Until Beau returned, his face pale, and pulled her into his arms.
Her knees buckled. He scooped her up and strode out of the office with her in his arms, quietly sobbing against his chest.
Chapter Twenty
Sierra rubbed her arms up and down her coat sleeves as she looked down at the hard ground. November had roared into Mystic Lake like a freight train, bringing frigid temperatures not usually seen until mid-January. The cold winds had swept across the Smokies, sweeping away much of the fading fall foliage and the leaf-peeper tourists who’d been swarming across the area. Unfortunately, the colder temperatures hadn’t managed to chase away the more obnoxious types in town—reporters. But even they were beginning to give up their quest to pressure Sierra into answering their unending questions about her family and everything that had happened. Not because of the weather, because of Beau. He was tenacious in his protectiveness of her.
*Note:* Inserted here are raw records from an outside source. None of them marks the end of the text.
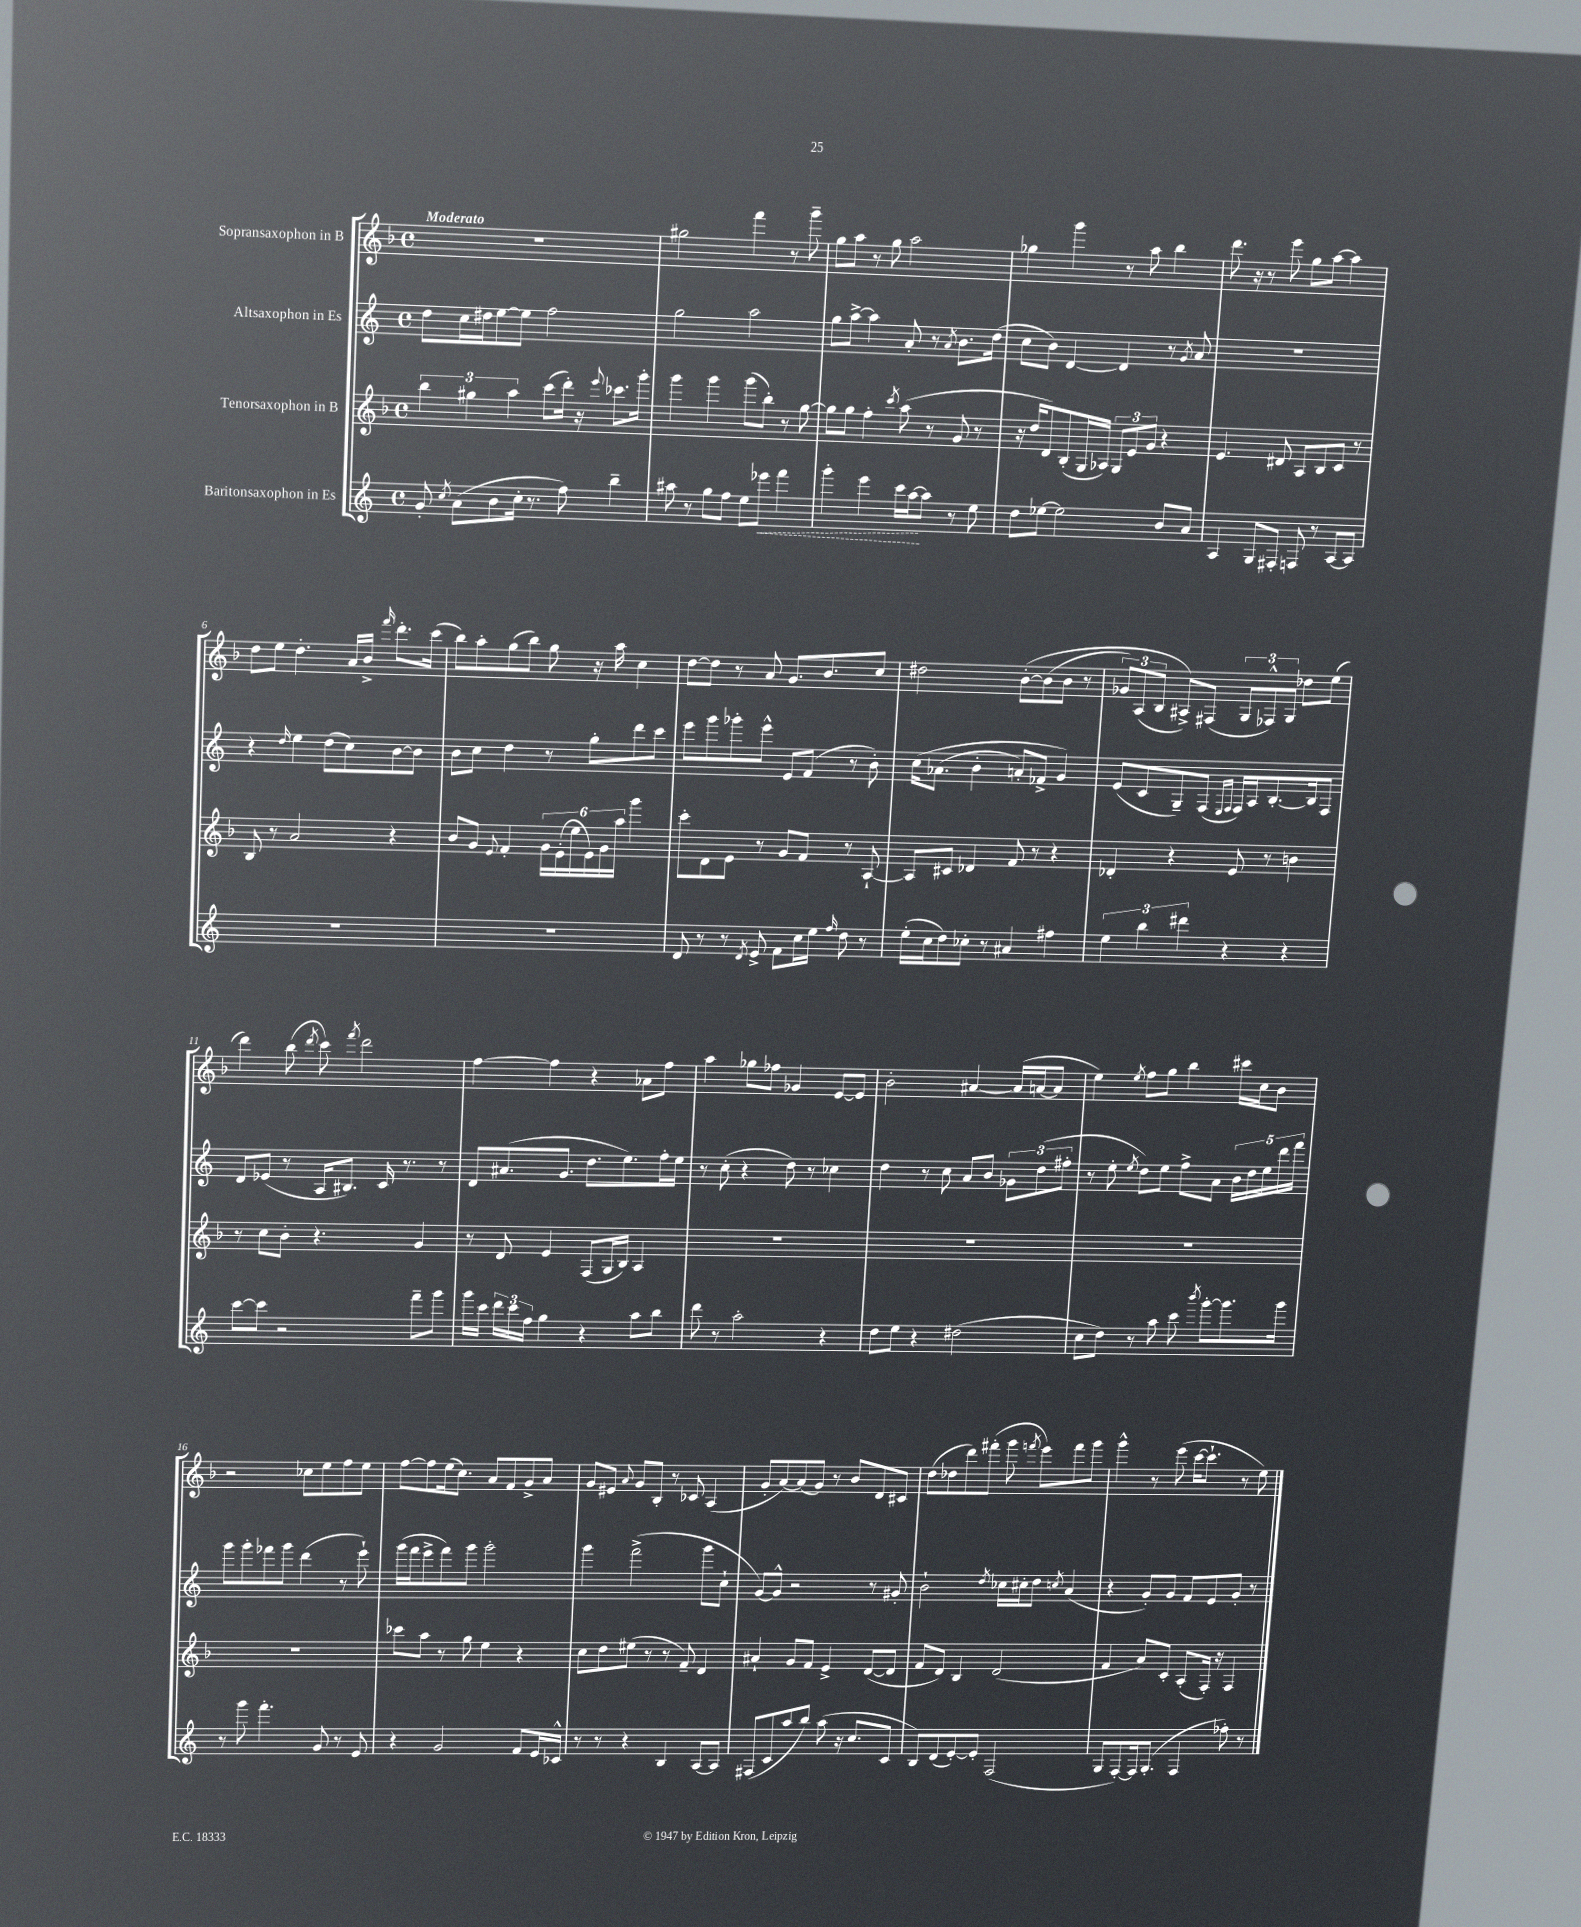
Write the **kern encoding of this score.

**kern	**kern	**kern	**kern
*staff4	*staff3	*staff2	*staff1
*clefG2	*clefG2	*clefG2	*clefG2
*k[]	*k[b-]	*k[]	*k[b-]
*M4/4	*M4/4	*M4/4	*M4/4
*met(c)	*met(c)	*met(c)	*met(c)
8g'	6bb-	8dd	1r
8qcc	.	.	.
(8a	.	16cc	.
.	6gg#	.	.
.	.	16dd#	.
8b	.	[8ee	.
.	6aa	.	.
16cc'	.	8ee]	.
8.r	.	.	.
.	(8ccc	2ff	.
8ff)	16ddd')	.	.
.	16r	.	.
.	8qqeee	.	.
4bb~	8.ccc-	.	.
.	16ggg'	.	.
=	=	=	=
8aa#	4ggg	2gg	2gg#
8r	.	.	.
8gg	4ggg	.	.
8ff	.	.	.
8ee	(8ggg	2aa	4fff
8eee-	8bb-')	.	.
4fff	8r	.	8r
.	[8gg	.	8ggg~
=	=	=	=
4ggg'	8gg]	8gg	8gg
.	8gg	[8aa^	8aa
4eee	4ff'	4aa]	8r
.	.	.	8gg
.	8qccc	.	.
16ccc	(8aa	8a'	2aa
[16aa	.	.	.
8aa]	8r	8r	.
.	.	8qa	.
8r	8g	8.b	.
8ee	8r	.	.
.	.	(16dd	.
=	=	=	=
8dd	16r	8cc	4gg-
.	16dd	.	.
[8ee-	8d)	8b)	.
2ee-]	(8B-'	[4d	4ggg
.	16G	.	.
.	16A-)	.	.
.	12G	4d]	8r
.	12e	.	.
.	.	.	8aa
.	12g	.	.
8b	4r	8r	4bb-
.	.	8qg	.
8a	.	8a	.
=	=	=	=
4A	4.e	1r	8.ddd
.	.	.	16r
8G	.	.	8r
8F#'	8d#	.	8eee
8F	8A	.	8gg
8r	8B-	.	[8aa
[8A	8c	.	4aa]
8A]	8r	.	.
=	=	=	=
1r	8B-	4r	8dd
.	8r	.	8ee
.	.	16qqdd	.
.	2a	4ee	4.dd'
.	.	(8dd	.
.	.	8cc)	16a
.	.	.	16b-^
.	.	.	16qqfff
.	4r	[8b	8.ddd'
.	.	8b]	.
.	.	.	(16ccc
=	=	=	=
1r	8b-	8b	8bb-)
.	8g	8cc	8aa'
.	8qqe	.	.
.	4f'	4dd	(8gg
.	.	.	8bb-)
.	24g	8r	8gg
.	(24e'	.	.
.	24ee	.	.
.	24e)	8gg'	16r
.	24g	.	.
.	.	.	16aa
.	24aa	.	.
.	4ggg	8ddd	4cc
.	.	8ccc	.
=	=	=	=
8d	8ccc'	8eee	[8dd
8r	8d	8ggg	8dd]
8r	8e	8ggg-'	8r
8qd	.	.	.
8e^	8r	8eee^^	8a
8f	8g	8e	8.g
16cc	8f	(8f	.
16ee	.	.	8.b-
16qqff	.	.	.
8dd	8r	8r	.
8r	[8A`	8b')	8cc
=	=	=	=
(16ee'	8A]	&(16cc	2dd#
16cc	.	(8.a-	.
8dd)	8c#	.	.
8cc-'	4d-	4b'	.
8r	.	.	.
4a#	8f	8a')	&([8b-'
.	8r	8f-^	(8b-]
4ff#	4r	4g&)	8b-
.	.	.	8r
=	=	=	=
6ee	4d-'	(8e	12g-)
.	.	.	(12A
.	.	8c	.
6bb	.	.	12B-
.	4r	8G~)	8A#^)&)
6ddd#	.	.	.
.	.	(8F	(8F#
.	.	16qqE	.
.	.	16qqF	.
4r	8e	16F)	12G
.	.	16A	.
.	.	.	12F-^^)
.	8r	[8.B'	.
.	.	.	12G
4r	4b	.	8dd-
.	.	16B]	.
.	.	8F	(8ee
=	=	=	=
[8ccc	8r	8d	4ddd)
8ccc]	8cc	(8e-	.
2r	8b-'	8r	(8bb-
.	.	.	8qddd
.	4.r	16A	8ccc)
.	.	8.B#)	.
.	.	.	8qfff
.	.	.	2ddd
.	.	16c	.
.	.	8.r	.
8fff~	4g	.	.
8ggg	.	8r	.
=	=	=	=
16ggg	8r	8d	[4ff
16ccc	.	.	.
24ddd	8d	(8.a#	.
24ccc	.	.	.
24ff	.	.	.
4gg	4e	.	4ff]
.	.	8.g	.
4r	(8F	8.dd	4r
.	16G	.	.
.	16B-)	8.ee)	.
8aa	4A	.	8a-
8bb	.	16ff'	8ff
.	.	16ee	.
=	=	=	=
8ddd	1r	8r	4aa
8r	.	(8cc'	.
2aa'	.	4r	8gg-
.	.	.	8ff-
.	.	8dd)	4g-
.	.	8r	.
4r	.	4cc-	[8e
.	.	.	8e]
=	=	=	=
8dd	1r	4dd	2b-'
8ee	.	.	.
4r	.	8r	.
.	.	8cc	.
(2dd#	.	8a	[4a#
.	.	8b	.
.	.	12g-	(16a#]
.	.	.	[16a
.	.	(12dd	.
.	.	.	8a]
.	.	12ff#'	.
=	=	=	=
8cc	1r	8r	4ee)
8dd)	.	8ee'	.
.	.	8qee	8qee
8r	.	8dd)	8ff
8aa	.	8ee	8gg
8ccc	.	8ff^	4bb-
8qbbb	.	.	.
[8ggg'	.	8a	.
8.ggg]	.	20b	16ccc#
.	.	20dd	.
.	.	.	16cc
.	.	20ee	.
.	.	.	8b-
.	.	20ddd	.
16ggg	.	.	.
.	.	20fff	.
=	=	=	=
8r	1r	8ggg	2r
8ggg	.	8ggg'	.
4.fff'	.	8fff-	.
.	.	8ggg	.
.	.	(4ddd	8cc-
8g	.	.	8ee
8r	.	8r	8ff
8e	.	8eee`)	8ee
=	=	=	=
4r	8ccc-	(16ggg	[8ff
.	.	16fff	.
.	8aa	8eee^	8ff]
2g	8r	8fff)	(16ee
.	.	.	8.cc)
.	8gg	8ggg	.
.	4ee	2ggg'	8a
.	.	.	8f
8f	4r	.	8g^
16e	.	.	8a
16c-^^	.	.	.
=	=	=	=
8r	8cc	4ggg	8g
8r	8dd	.	8e#
.	.	.	8qqa
4r	(8ee#	(2fff^	8g
.	8r	.	8B-'
4B	8r	.	8r
.	8f~)	.	8c-
[8A	4d	8ggg	(4A
8A]	.	8cc`	.
=	=	=	=
(8F#	4a#`	[8g)	8g'
8c	.	8g^^]	[8a)
8aa	8g	2r	(8a]
8bb)	8f	.	8g)
(8aa	4e^	.	8r
16r	.	.	8b-
8.cc	.	.	.
.	([8d	8r	8d
8c	8d]	8g#'	8c#
=	=	=	=
8B)	8f	2b`	(8dd
(8d	8d)	.	8dd-
[8e')	4B-	.	8ddd)
8e']	.	.	(8fff#'
.	.	8qdd	.
(2F	(2d	16cc-	8ggg
.	.	16cc#'	.
.	.	.	8qfff
.	.	8dd	8eee)
.	.	8qcc	.
.	.	(4a	8fff
.	.	.	8ggg
=	=	=	=
8G	4f	4r	4ggg^^
[8F')	.	.	.
16F]	8a)	8g')	8r
(8.G'	.	.	.
.	8c'	8g	(8eee
4F	(8A'	8f	[16ccc
.	.	.	8.ccc`]
.	16F')	8e	.
.	16r	.	.
8ff-')	4F	8g'	8r
8r	.	8r	8ee)
==	==	==	==
*-	*-	*-	*-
He’d been nothing short of wonderful, keeping the media away as much as possible whenever the two of them were in town. And moving Sierra up the mountain to his secluded cabin to give her even more privacy, with the perk of being with him as well, which she would have thoroughly enjoyed at any other time.
Simply getting up every day had seemed like an impossible task at first. But Beau refused to let her sulk and give up on life. He wouldn’t let her sleep all day and wallow. He got her up, carried her into the shower if she wouldn’t walk on her own. Dressed her. Fed her. Held her for hours on end as she cried against him. She’d cursed him in English and Spanish. He’d simply kissed her and held her some more.
Little by little, she’d come alive again. Now, months later, she was coping. Happy even, as far as being with Beau. It was wonderful having him around every day. And the stress of being her father’s daughter, stress she hadn’t even realized she’d had, was lifted now. She was just an ordinary person who no longer had to make excuses for her family.
But that didn’t mean she didn’t miss them. She was learning to move on, but she’d never get over the loss. Instead, she had to figure out a new normal. Because life without her family would never be the same as it once had been. That was both good and bad. These days, because of Beau, more good than bad.